====== Entries supplied ======

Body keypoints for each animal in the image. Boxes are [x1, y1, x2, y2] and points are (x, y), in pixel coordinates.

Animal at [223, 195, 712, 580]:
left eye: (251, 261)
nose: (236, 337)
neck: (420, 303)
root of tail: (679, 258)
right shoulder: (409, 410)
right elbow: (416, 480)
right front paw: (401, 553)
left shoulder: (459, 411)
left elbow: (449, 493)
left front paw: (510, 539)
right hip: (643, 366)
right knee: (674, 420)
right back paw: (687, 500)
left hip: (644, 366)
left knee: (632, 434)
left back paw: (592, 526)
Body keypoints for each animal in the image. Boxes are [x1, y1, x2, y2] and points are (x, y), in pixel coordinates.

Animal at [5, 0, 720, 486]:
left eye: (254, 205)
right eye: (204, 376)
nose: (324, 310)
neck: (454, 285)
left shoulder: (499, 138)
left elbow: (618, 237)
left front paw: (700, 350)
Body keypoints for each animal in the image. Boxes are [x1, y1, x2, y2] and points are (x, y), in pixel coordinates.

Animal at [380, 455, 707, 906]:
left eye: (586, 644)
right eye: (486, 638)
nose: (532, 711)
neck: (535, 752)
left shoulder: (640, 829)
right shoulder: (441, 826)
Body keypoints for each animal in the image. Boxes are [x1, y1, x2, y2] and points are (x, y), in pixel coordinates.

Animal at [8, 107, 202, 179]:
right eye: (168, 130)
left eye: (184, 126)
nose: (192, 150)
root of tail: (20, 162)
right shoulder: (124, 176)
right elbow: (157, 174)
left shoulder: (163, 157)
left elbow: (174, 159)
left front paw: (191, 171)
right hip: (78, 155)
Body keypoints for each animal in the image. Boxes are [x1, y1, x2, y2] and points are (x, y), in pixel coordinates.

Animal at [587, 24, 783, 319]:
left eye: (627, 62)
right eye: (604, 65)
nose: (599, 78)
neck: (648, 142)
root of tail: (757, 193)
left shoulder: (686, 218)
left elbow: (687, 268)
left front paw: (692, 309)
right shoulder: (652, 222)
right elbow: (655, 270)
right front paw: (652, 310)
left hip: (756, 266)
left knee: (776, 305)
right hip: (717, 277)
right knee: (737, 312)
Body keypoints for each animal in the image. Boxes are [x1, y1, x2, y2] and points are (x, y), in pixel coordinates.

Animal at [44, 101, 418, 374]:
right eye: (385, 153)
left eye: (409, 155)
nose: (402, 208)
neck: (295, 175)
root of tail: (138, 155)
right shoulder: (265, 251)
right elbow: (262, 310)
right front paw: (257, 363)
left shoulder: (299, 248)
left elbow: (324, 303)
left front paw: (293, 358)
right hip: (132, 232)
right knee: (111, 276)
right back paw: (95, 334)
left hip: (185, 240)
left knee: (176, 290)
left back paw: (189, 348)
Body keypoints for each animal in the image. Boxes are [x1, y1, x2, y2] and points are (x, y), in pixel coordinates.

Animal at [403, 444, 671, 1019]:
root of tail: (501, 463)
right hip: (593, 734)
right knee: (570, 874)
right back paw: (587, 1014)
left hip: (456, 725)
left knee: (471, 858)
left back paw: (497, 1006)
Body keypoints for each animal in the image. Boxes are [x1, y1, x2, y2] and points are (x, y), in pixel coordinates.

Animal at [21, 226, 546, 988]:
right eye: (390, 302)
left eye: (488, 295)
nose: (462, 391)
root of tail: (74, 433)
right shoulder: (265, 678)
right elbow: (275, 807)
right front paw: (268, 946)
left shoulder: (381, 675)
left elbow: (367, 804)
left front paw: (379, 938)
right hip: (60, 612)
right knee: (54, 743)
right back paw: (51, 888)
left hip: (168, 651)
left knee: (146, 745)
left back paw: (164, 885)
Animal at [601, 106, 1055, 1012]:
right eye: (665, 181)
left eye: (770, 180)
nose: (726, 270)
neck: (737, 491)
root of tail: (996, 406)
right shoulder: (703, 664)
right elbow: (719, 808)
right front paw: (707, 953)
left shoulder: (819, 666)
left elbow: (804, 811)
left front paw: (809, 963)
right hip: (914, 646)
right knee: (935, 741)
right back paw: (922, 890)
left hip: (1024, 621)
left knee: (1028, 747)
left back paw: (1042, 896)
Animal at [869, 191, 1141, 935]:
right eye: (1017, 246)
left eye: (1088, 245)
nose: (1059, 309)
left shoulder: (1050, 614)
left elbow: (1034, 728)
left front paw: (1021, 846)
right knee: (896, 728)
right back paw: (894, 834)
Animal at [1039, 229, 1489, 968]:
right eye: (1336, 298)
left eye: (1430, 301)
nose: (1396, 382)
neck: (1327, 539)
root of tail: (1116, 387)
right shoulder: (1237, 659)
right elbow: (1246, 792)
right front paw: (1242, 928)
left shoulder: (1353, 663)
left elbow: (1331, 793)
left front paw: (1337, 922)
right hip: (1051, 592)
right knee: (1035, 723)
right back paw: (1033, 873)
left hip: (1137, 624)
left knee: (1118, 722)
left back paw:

======

What is needed is an exact repetition of all the entries above.

Your response:
Body keypoints for each animal in the image. Boxes are [x1, y1, x2, y2] and points are (x, y), in pixel coordinates.

Animal at [223, 195, 712, 580]:
left eye: (251, 261)
nose: (236, 337)
neck: (420, 303)
root of tail: (679, 258)
right shoulder: (409, 410)
right elbow: (416, 480)
right front paw: (401, 553)
left shoulder: (459, 411)
left elbow: (449, 493)
left front paw: (510, 539)
right hip: (643, 366)
right knee: (674, 420)
right back paw: (687, 500)
left hip: (644, 366)
left knee: (632, 434)
left back paw: (592, 526)
Body keypoints for each animal in the image. Boxes are [x1, y1, x2, y2] and points are (x, y), in pixel coordinates.

Animal at [5, 0, 720, 486]:
left eye: (254, 205)
right eye: (204, 376)
nose: (324, 310)
neck: (454, 285)
left shoulder: (499, 138)
left elbow: (618, 237)
left front paw: (700, 350)
Body keypoints for each animal in the image. Boxes are [x1, y1, x2, y2] and points are (x, y), in pixel coordinates.

Animal at [380, 455, 707, 906]:
left eye: (586, 644)
right eye: (486, 638)
nose: (532, 711)
neck: (535, 752)
left shoulder: (640, 829)
right shoulder: (441, 826)
Body keypoints for each animal in the image. Boxes are [x1, y1, x2, y2] and points are (x, y), in pixel coordinates.

Animal at [8, 107, 202, 179]:
right eye: (168, 130)
left eye: (184, 126)
nose: (192, 150)
root of tail: (20, 162)
right shoulder: (124, 176)
right elbow: (157, 174)
left shoulder: (163, 157)
left elbow: (174, 159)
left front paw: (191, 171)
right hip: (78, 155)
Body keypoints for each animal in the image. Boxes are [x1, y1, x2, y2] and points are (x, y), in pixel coordinates.

Animal at [587, 24, 783, 319]:
left eye: (627, 62)
right eye: (604, 65)
nose: (599, 78)
neck: (648, 142)
root of tail: (757, 193)
left shoulder: (686, 218)
left elbow: (687, 268)
left front paw: (692, 309)
right shoulder: (652, 222)
right elbow: (655, 270)
right front paw: (652, 310)
left hip: (756, 266)
left knee: (776, 305)
right hip: (717, 277)
right knee: (737, 312)
Body keypoints for each animal in the image. Boxes are [x1, y1, x2, y2] and points are (x, y), in pixel coordinates.

Animal at [44, 101, 418, 374]:
right eye: (385, 153)
left eye: (409, 155)
nose: (402, 208)
neck: (295, 175)
root of tail: (138, 155)
right shoulder: (265, 251)
right elbow: (262, 310)
right front paw: (257, 363)
left shoulder: (299, 248)
left elbow: (324, 303)
left front paw: (293, 358)
right hip: (132, 232)
right knee: (111, 276)
right back paw: (95, 334)
left hip: (185, 240)
left knee: (176, 290)
left back paw: (189, 348)
Body keypoints for each animal in the image. Boxes are [x1, y1, x2, y2] and points are (x, y), in pixel coordinates.

Animal at [403, 444, 671, 1019]:
root of tail: (501, 463)
right hip: (593, 734)
right knee: (570, 874)
right back paw: (587, 1014)
left hip: (456, 725)
left knee: (471, 858)
left back paw: (497, 1006)
Body keypoints for each animal in the image. Boxes are [x1, y1, x2, y2] and points are (x, y), in pixel coordinates.

Animal at [21, 226, 546, 988]:
right eye: (390, 302)
left eye: (488, 295)
nose: (462, 391)
root of tail: (74, 433)
right shoulder: (265, 678)
right elbow: (275, 807)
right front paw: (268, 946)
left shoulder: (381, 675)
left elbow: (367, 804)
left front paw: (379, 938)
right hip: (60, 612)
right knee: (54, 743)
right back paw: (51, 888)
left hip: (168, 651)
left knee: (146, 745)
left back paw: (164, 885)
Animal at [601, 106, 1055, 1012]:
right eye: (665, 181)
left eye: (770, 180)
nose: (726, 270)
neck: (737, 491)
root of tail: (996, 406)
right shoulder: (703, 664)
right elbow: (719, 808)
right front paw: (707, 953)
left shoulder: (819, 666)
left elbow: (804, 811)
left front paw: (809, 963)
right hip: (914, 646)
right knee: (935, 741)
right back paw: (922, 890)
left hip: (1024, 621)
left knee: (1028, 747)
left back paw: (1042, 896)
Animal at [869, 191, 1141, 935]:
right eye: (1017, 246)
left eye: (1088, 245)
nose: (1059, 309)
left shoulder: (1050, 614)
left elbow: (1034, 728)
left front paw: (1021, 846)
right knee: (896, 728)
right back paw: (894, 834)
Animal at [1039, 229, 1489, 968]:
right eye: (1336, 298)
left eye: (1430, 301)
nose: (1396, 382)
neck: (1327, 539)
root of tail: (1116, 387)
right shoulder: (1237, 659)
right elbow: (1246, 792)
right front paw: (1242, 928)
left shoulder: (1353, 663)
left elbow: (1331, 793)
left front paw: (1337, 922)
right hip: (1051, 592)
right knee: (1035, 723)
right back paw: (1033, 873)
left hip: (1137, 624)
left knee: (1118, 722)
left back paw:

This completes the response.